Systemd services rely on cron to restart
Open, Needs TriagePublic5 Estimated Story Points

Description

We're finding the systemd services, specifically ww_events_stream.service and ww_events_stream_deletion.service, may periodically get "stuck" and never recover. All along the while WikiWho will miss every edit it's supposed to be processing, and those articles will return the "Requested data is not currently available in WikiWho database. It will be available soon." error. You can check the status of the services and it reports that all is fine, only that it noticeably it isn't actually processing any edits.

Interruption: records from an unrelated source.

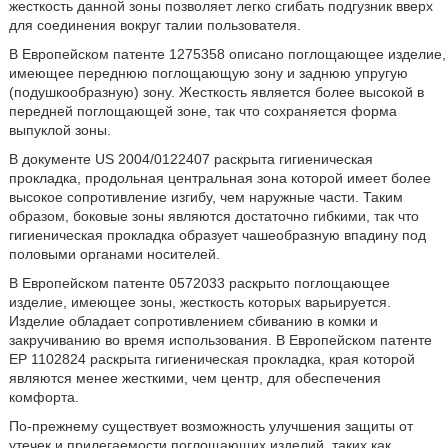
жесткость данной зоны позволяет легко сгибать подгузник вверх
для соединения вокруг талии пользователя.
В Европейском патенте 1275358 описано поглощающее изделие,
имеющее переднюю поглощающую зону и заднюю упругую
(подушкообразную) зону. Жесткость является более высокой в
передней поглощающей зоне, так что сохраняется форма
выпуклой зоны.
В документе US 2004/0122407 раскрыта гигиеническая
прокладка, продольная центральная зона которой имеет более
высокое сопротивление изгибу, чем наружные части. Таким
образом, боковые зоны являются достаточно гибкими, так что
гигиеническая прокладка образует чашеобразную впадину под
половыми органами носителей.
В Европейском патенте 0572033 раскрыто поглощающее
изделие, имеющее зоны, жесткость которых варьируется.
Изделие обладает сопротивлением сбиванию в комки и
закручиванию во время использования. В Европейском патенте
ЕР 1102824 раскрыта гигиеническая прокладка, края которой
являются менее жесткими, чем центр, для обеспечения
комфорта.
По-прежнему существует возможность улучшения защиты от
утечек и прилегаемости поглощающих изделий, таких как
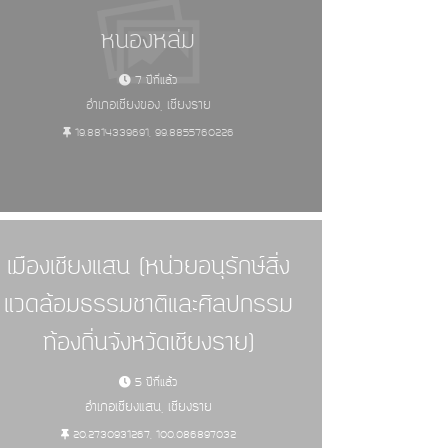
หนองหล่ม
7 ปีที่แล้ว
อำเภอเชียงของ, เชียงราย
19.8814339691, 99.8855760226
เมืองเชียงแสน (หน่วยอนุรักษ์สิ่ง
แวดล้อมธรรมชาติและศิลปกรรม
ท้องถิ่นจังหวัดเชียงราย)
5 ปีที่แล้ว
อำเภอเชียงแสน, เชียงราย
20.2730931267, 100.086897032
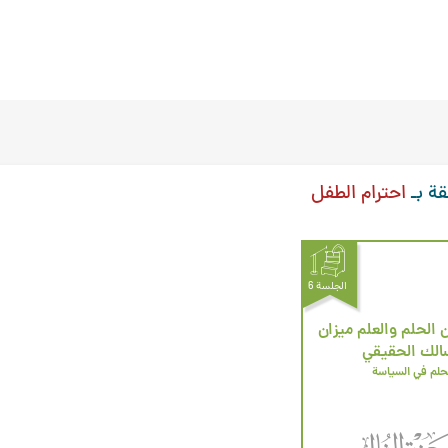
قة بـ
احترام الطفل
الجلسة 6
 الحلم والعلم ميزان
الك الحقيقي
حلم في السياسة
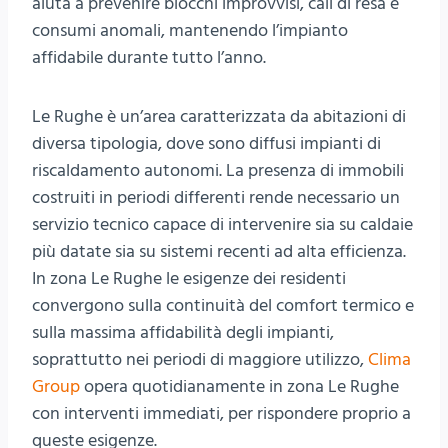
aiuta a prevenire blocchi improvvisi, cali di resa e
consumi anomali, mantenendo l’impianto
affidabile durante tutto l’anno.
Le Rughe è un’area caratterizzata da abitazioni di
diversa tipologia, dove sono diffusi impianti di
riscaldamento autonomi. La presenza di immobili
costruiti in periodi differenti rende necessario un
servizio tecnico capace di intervenire sia su caldaie
più datate sia su sistemi recenti ad alta efficienza.
In zona Le Rughe le esigenze dei residenti
convergono sulla continuità del comfort termico e
sulla massima affidabilità degli impianti,
soprattutto nei periodi di maggiore utilizzo,
Clima
Group
opera quotidianamente in zona Le Rughe
con interventi immediati, per rispondere proprio a
queste esigenze.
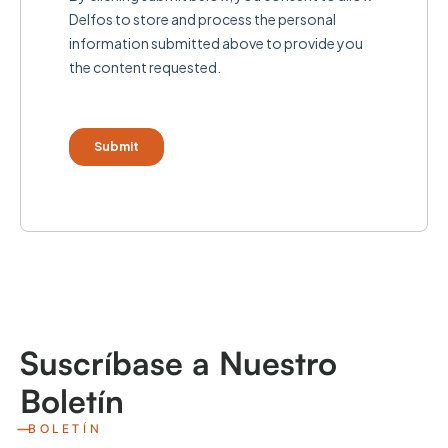
Suscríbase a Nuestro
Boletín
BOLETÍN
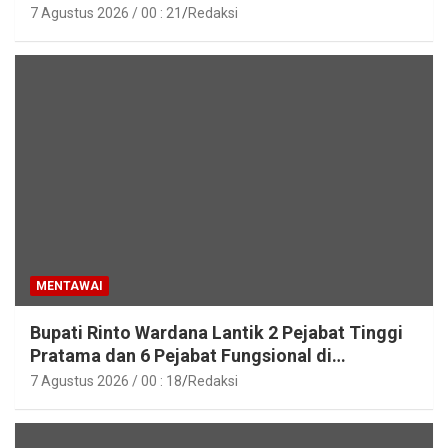
7 Agustus 2026 / 00 : 21
Redaksi
MENTAWAI
Bupati Rinto Wardana Lantik 2 Pejabat Tinggi
Pratama dan 6 Pejabat Fungsional di
Lingkungan Pemkab Kepulauan Mentawai
7 Agustus 2026 / 00 : 18
Redaksi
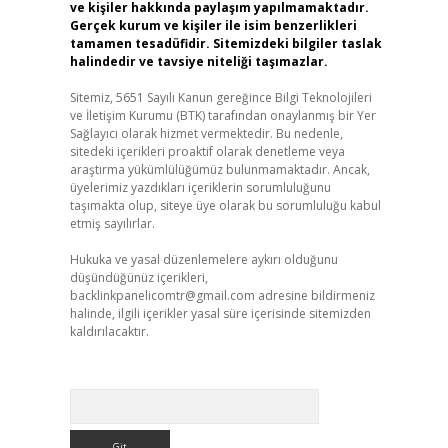
ve kişiler hakkında paylaşım yapılmamaktadır.
Gerçek kurum ve kişiler ile isim benzerlikleri
tamamen tesadüfidir. Sitemizdeki bilgiler taslak
halindedir ve tavsiye niteliği taşımazlar.
Sitemiz, 5651 Sayılı Kanun gereğince Bilgi Teknolojileri
ve İletişim Kurumu (BTK) tarafından onaylanmış bir Yer
Sağlayıcı olarak hizmet vermektedir. Bu nedenle,
sitedeki içerikleri proaktif olarak denetleme veya
araştırma yükümlülüğümüz bulunmamaktadır. Ancak,
üyelerimiz yazdıkları içeriklerin sorumluluğunu
taşımakta olup, siteye üye olarak bu sorumluluğu kabul
etmiş sayılırlar.
Hukuka ve yasal düzenlemelere aykırı olduğunu
düşündüğünüz içerikleri,
backlinkpanelicomtr@gmail.com
adresine bildirmeniz
halinde, ilgili içerikler yasal süre içerisinde sitemizden
kaldırılacaktır.
Arama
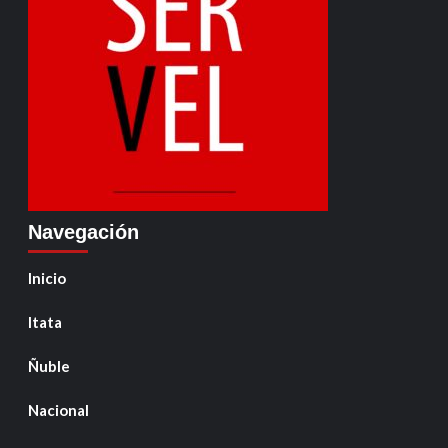
Navegación
Inicio
Itata
Ñuble
Nacional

We're now relying on a cronjob to restart the services daily. This works for now, but ideally we'd figure out the root of the problem.

Related Objects

Event Timeline

Restricted Application added a subscriber: Aklapper. · View Herald Transcript
dmaza set the point value for this task to 5.Aug 24 2023, 5:32 PM
tstarling renamed this task from Systemd services abrutly failing and not restarting to Systemd services abruptly failing and not restarting.Aug 30 2023, 10:41 AM

nb. whilst debugging the following changes were made:

  • [celery] Set default_task_soft_time_limit to 120s
  • [celery] (Re)set user_task_soft_time_limit to 3600s
  • [flower] Set persistent to True
  • [flower] Add exception column

I've noticed that worker_long has failed at least once without recovering

Hm, if worker_default/_long/_user were independent systemd services (instead of brought up together via ww_celery) we could be a little more refined in how we (potentially) restart/check services..

We received several complaints of WikiWho clients not working. Sure enough, the eventstream service and celery itself went down about a week ago. I've restarted all, and as a quick stopgap measure, I'm going add a cronjob to restart them daily.

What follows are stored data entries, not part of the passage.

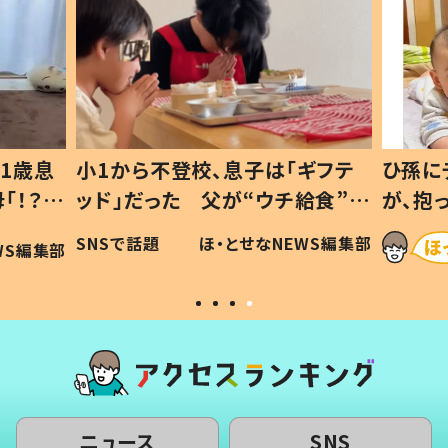
1歳息
小1から不登校、息子は「ギフテ
ひ孫に
「！？」
ッド」だった 父が“ウチ給食”を
が、抱
に「可愛
作り続ける理由とは #令和の親
「涙が
SNSで話題
ほ・とせなNEWS編集部
WS編集部
#令和の子
い」
ニュース
SNS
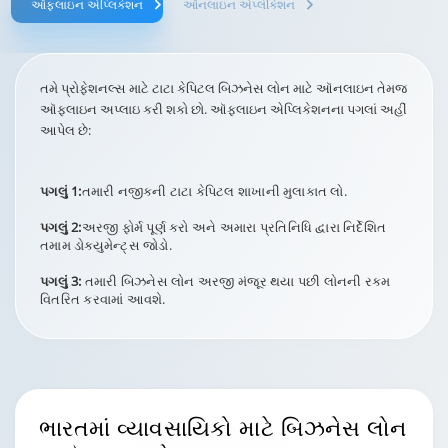
ઑફલાઇન એપ્લિકેશન
ઑનલાઇન એપ્લીકેશન
તમે પ્રોફેશનલ્સ માટે ટાટા કેપિટલ બિઝનેસ લોન માટે ઑનલાઇન તેમજ
ઑફલાઇન અપ્લાઇ કરી શકો છો. ઑફલાઇન એપ્લિકેશનના પગલાં અહીં
આપેલ છે:
પગલું 1:
તમારી નજીકની ટાટા કેપિટલ શાખાની મુલાકાત લો.
પગલું 2:
અરજી ફોર્મ પૂર્ણ કરો અને અમારા પ્રતિનિધિ દ્વારા નિર્દેશિત
તમામ ડોક્યુમેન્ટ્સ જોડો.
પગલું 3:
તમારી બિઝનેસ લોન અરજી મંજૂર થયા પછી લોનની રકમ
વિતરિત કરવામાં આવશે.
ભારતમાં વ્યાવસાયિકો માટે
બિઝનેસ લોન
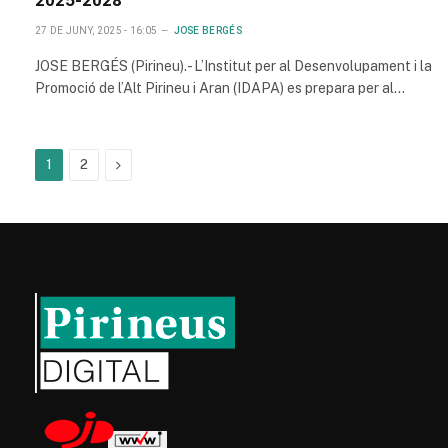
27 DE JUNY, 2025 - 16:05
JOSE BERGÉS
JOSE BERGÉS (Pirineu).- L’Institut per al Desenvolupament i la
Promoció de l’Alt Pirineu i Aran (IDAPA) es prepara per al…
Next
1
2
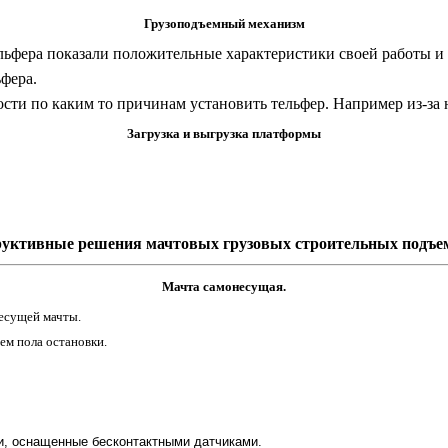
Грузоподъемный механизм
льфера показали положительные характеристики своей работы и 
фера.
ости по каким то причинам установить тельфер. Например из-за
Загрузка и выгрузка платформы
руктивные решения мачтовых грузовых строительных подъе
Мачта самонесущая.
несущей мачты.
ем пола остановки.
и, оснащенные бесконтактными датчиками.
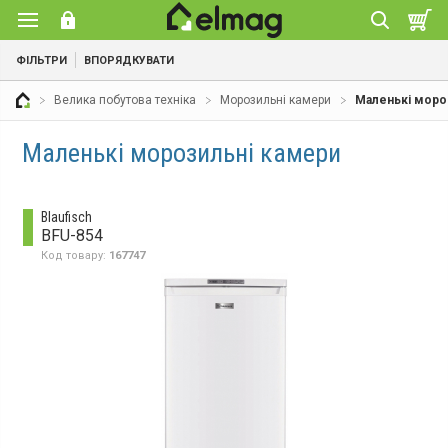
ФІЛЬТРИ
ВПОРЯДКУВАТИ
Велика побутова техніка
Морозильні камери
Маленькі моро
Маленькі морозильні камери
Blaufisch
BFU-854
Код товару:
167747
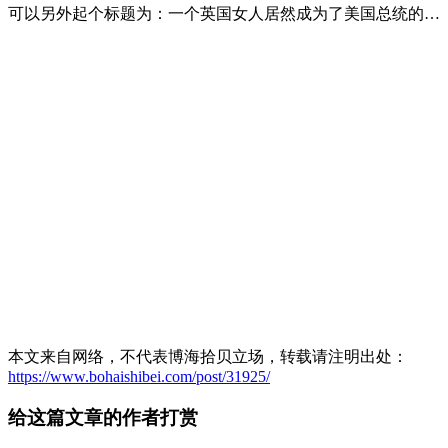
可以另外起个标题为：一个英国女人居然成为了美国总统的…
本文来自网络，不代表博海拾贝立场，转载请注明出处：
https://www.bohaishibei.com/post/31925/
给这篇文章的作者打赏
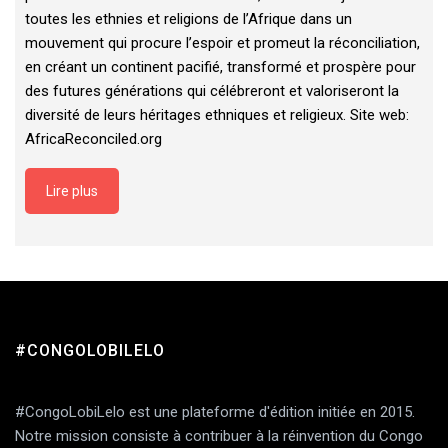
toutes les ethnies et religions de l’Afrique dans un
mouvement qui procure l’espoir et promeut la réconciliation,
en créant un continent pacifié, transformé et prospère pour
des futures générations qui célébreront et valoriseront la
diversité de leurs héritages ethniques et religieux. Site web:
AfricaReconciled.org
Lire plus
#CONGOLOBILELO
#CongoLobiLelo est une plateforme d'édition initiée en 2015.
Notre mission consiste à contribuer à la réinvention du Congo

TheresNoTime raised the priority of this task from High to Needs Triage.Oct 23 2023, 12:30 PM

Ah thanks @MusikAnimal — I've lowered the priority of this task, now that something is ensuring it restarts the service.
Shall we leave this open for investigation?

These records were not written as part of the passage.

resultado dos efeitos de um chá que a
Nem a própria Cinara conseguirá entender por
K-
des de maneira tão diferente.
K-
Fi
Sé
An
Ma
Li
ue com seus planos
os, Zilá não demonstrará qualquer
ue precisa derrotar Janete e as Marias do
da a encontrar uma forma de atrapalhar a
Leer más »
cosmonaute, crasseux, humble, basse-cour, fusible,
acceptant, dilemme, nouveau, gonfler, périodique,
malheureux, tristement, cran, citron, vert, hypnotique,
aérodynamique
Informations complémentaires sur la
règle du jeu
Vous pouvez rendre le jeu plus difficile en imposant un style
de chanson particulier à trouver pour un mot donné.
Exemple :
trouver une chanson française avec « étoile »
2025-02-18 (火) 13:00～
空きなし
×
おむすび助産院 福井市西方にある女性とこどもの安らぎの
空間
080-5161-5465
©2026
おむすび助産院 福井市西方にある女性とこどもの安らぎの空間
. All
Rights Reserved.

Ah thanks @MusikAnimal — I've lowered the priority of this task, now that something is ensuring it restarts the service.
Shall we leave this open for investigation?

I'd love to figure out what's actually going wrong, but I feel we've put enough time into this.

Let's leave it open on WikiWho but take it off the Kanban. I'll also retitle accordingly.

MusikAnimal renamed this task from Systemd services abruptly failing and not restarting to Systemd services rely on cron to restart.Oct 23 2023, 9:15 PM
MusikAnimal updated the task description. (Show Details)